Parler pour les autres!
Par Thierry Rocher

Thierry ROCHER renvoie la censure

Le citoyen français de base, comme je le suis,  doit être fasciné par le front syndical de l’hexagone. La nouvelle Loi travail a crée des soubresauts captivants dans la représentation des travailleurs. Les gesticulations de Jean-Claude Mailly, à la tête de F.O., le volontarisme de Philippe Martinez pour faire retrouver à la C.G.T. sa première place, le positionnement acrobatique de Laurent Bergé pour que la C.F.D.T. soit la seule force de proposition crédible, sont riches d’enseignements.

Mailly, tout d’abord, farouche opposant à la loi travail de Hollande, vient d’endosser l’habit de négociateur conciliant de Penicaud. Cela surprend beaucoup d’observateurs mais surtout les membres de son organisation qui l’ont mandaté pour autre chose.

Parler pour les autres quand on s’aperçoit qu’on n’est pas d’accord avec soi-même, quel dilemme!

Mais, à la C.G.T., on n’est pas en reste avec les grands écarts. Comme on dit: il faut arrêter des positions! Et arrêter des positions sans s’arrêter de penser n’est pas toujours facile et nuit gravement à la crédibilité à trop forte dose.
Parler pour les autres en étant sûr de ne pas être accusé de trahison, quel pari fou !

Laurent Bergé, pour la C.F.D.T., peut-il être certain que ses soutiens sont prêts à se sacrifier sur l’autel des revendications, au profit d’idées novatrices dont la mise en place génère l’abandon d’acquis sociaux? Avec toujours la même question propre à la C.F.D.T.: est-ce que mettre de l’eau dans son vin dénature le vin ou améliore l’eau?
Parler pour les autres permet-il des subtilités de langage favorables à la pensée commune?

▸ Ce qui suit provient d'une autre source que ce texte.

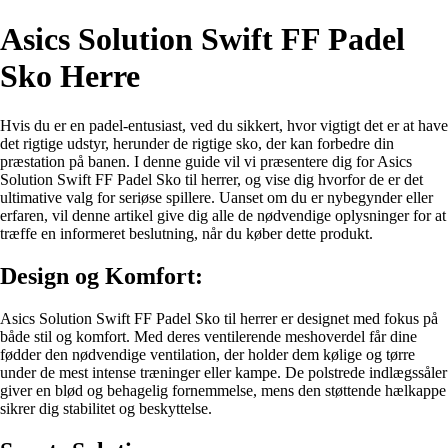
Asics Solution Swift FF Padel
Sko Herre
Hvis du er en padel-entusiast, ved du sikkert, hvor vigtigt det er at have
det rigtige udstyr, herunder de rigtige sko, der kan forbedre din
præstation på banen. I denne guide vil vi præsentere dig for Asics
Solution Swift FF Padel Sko til herrer, og vise dig hvorfor de er det
ultimative valg for seriøse spillere. Uanset om du er nybegynder eller
erfaren, vil denne artikel give dig alle de nødvendige oplysninger for at
træffe en informeret beslutning, når du køber dette produkt.
Design og Komfort:
Asics Solution Swift FF Padel Sko til herrer er designet med fokus på
både stil og komfort. Med deres ventilerende meshoverdel får dine
fødder den nødvendige ventilation, der holder dem kølige og tørre
under de mest intense træninger eller kampe. De polstrede indlægssåler
giver en blød og behagelig fornemmelse, mens den støttende hælkappe
sikrer dig stabilitet og beskyttelse.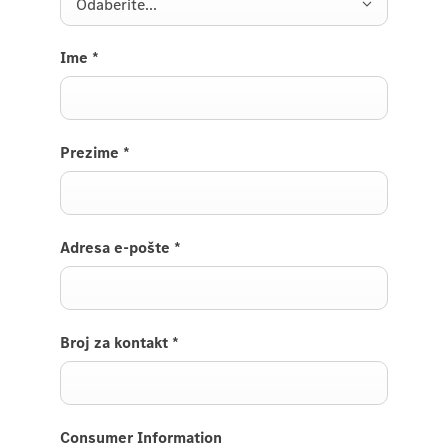
Odaberite...
Ime
*
Prezime
*
Adresa e-pošte
*
Broj za kontakt
*
Consumer Information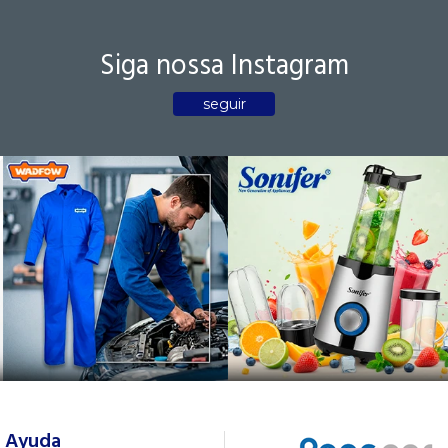
Siga nossa Instagram
seguir
Ayuda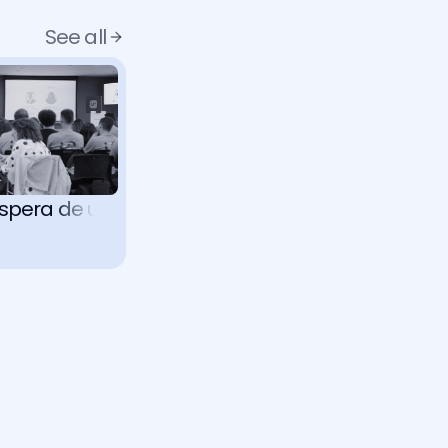
See all
pera de uma IA jurídica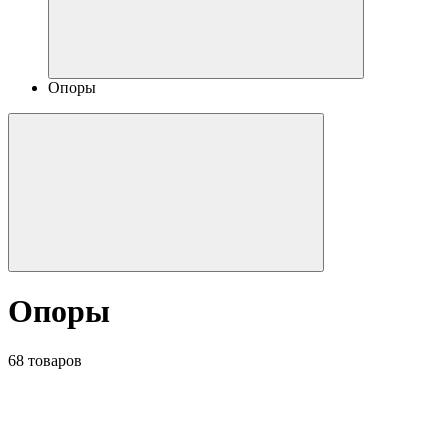
Опоры
Опоры
68 товаров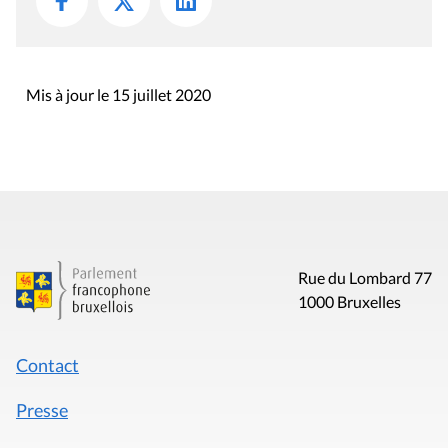
Mis à jour le 15 juillet 2020
Rue du Lombard 77
1000 Bruxelles
Contact
Presse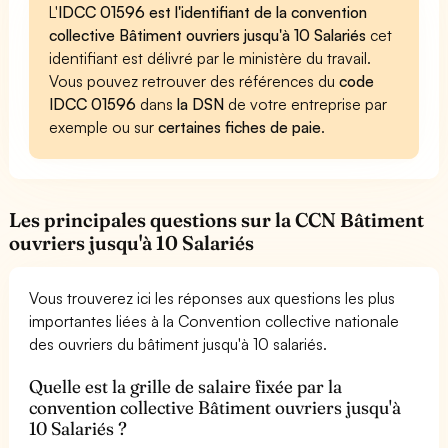
L'
IDCC 01596 est l'identifiant de la convention
collective Bâtiment ouvriers jusqu'à 10 Salariés
cet
identifiant est délivré par le ministère du travail.
Vous pouvez retrouver des références du
code
IDCC 01596
dans
la DSN
de votre entreprise par
exemple ou sur
certaines fiches de paie
.
Les principales questions sur la CCN Bâtiment
ouvriers jusqu'à 10 Salariés
Vous trouverez ici les réponses aux questions les plus
importantes liées à la Convention collective nationale
des ouvriers du bâtiment jusqu'à 10 salariés.
Quelle est la grille de salaire fixée par la
convention collective Bâtiment ouvriers jusqu'à
10 Salariés ?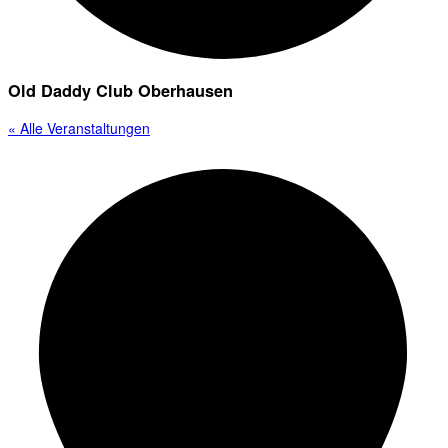
Old Daddy Club Oberhausen
« Alle Veranstaltungen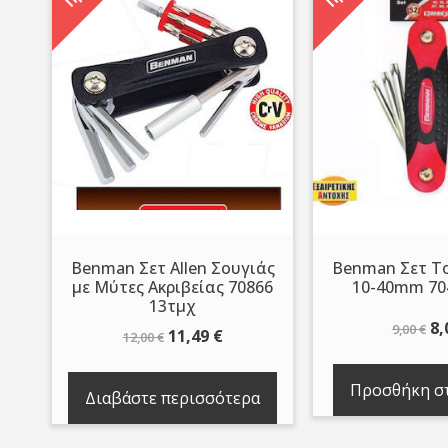
Benman Σετ Allen Σουγιάς
Benman Σετ To
με Μύτες Ακριβείας 70866
10-40mm 70
13τμχ
Or
8,
9,00
€
Original
Η
11,49
€
12,00
€
pr
price
τρέχουσα
wa
was:
τιμή
Προσθήκη στ
Διαβάστε περισσότερα
9,
12,00 €.
είναι:
11,49 €.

Mais, pour évoquer l’insoluble interrogation du porte-parole dont la compromission permanente sert d’étendard à l’action syndicale, je ne peux m’empêcher de penser au militantisme politique issu d’une démarche saine, pure qui doit s’accommoder du manque de dignité des chefs.

Par exemple, que penser des sans-grades, des obscures de la France Insoumise dont le sentiment altruiste guide l’engagement? Du bien, évidemment, du respect mais aussi un peu de compassion pour l’aveuglement envers leur direction. Ces Mélenchon, Corbière, Garrido, Simone qui baignent dans le dogme et dont le calcul politique n’a rien à envier aux autres partis. Les admirateurs de Castro, Maduro et d’une presse qui pose les questions souhaitées n’appellent pas le respect. Dans toutes les actions qui servent la défense de ses semblables, l’empathie doit être de mise pour témoigner de la sincérité.

Dans le monde du spectacle, le public se rend compte, plus ou moins rapidement, de l’empathie ou de son absence qu’un artiste a pour lui. L’artiste qui n’aime pas les gens finit par être découvert. L’absence d’empathie finit par se payer. Et dans le monde politique, où la tyrannie de l’égo est la même, j’ose croire que l’arrogance subit le couperet final. Ah l’indécrottable naïf que je suis! Mais naïf je suis, naïf je resterai; la naïveté étant l’état qui m’empêche de vieillir.

A part ça, toujours le théâtre avec les répétitions de « La vie de Léo Tracy (1ère le 14 octobre à Vichy) et les prochains rendez-vous télévisuels : samedi 23 septembre, sur Paris Première, « Le Grand Gala de l’humour politique » animé par Bernard Mabille (je serai en compagnie de Didier Porte, Philippe Chevaliier, Christophe Alévêque, Michel Guidoni..etc ..) et le 25, la reprise de « La Revue de Presse de Paris Première ».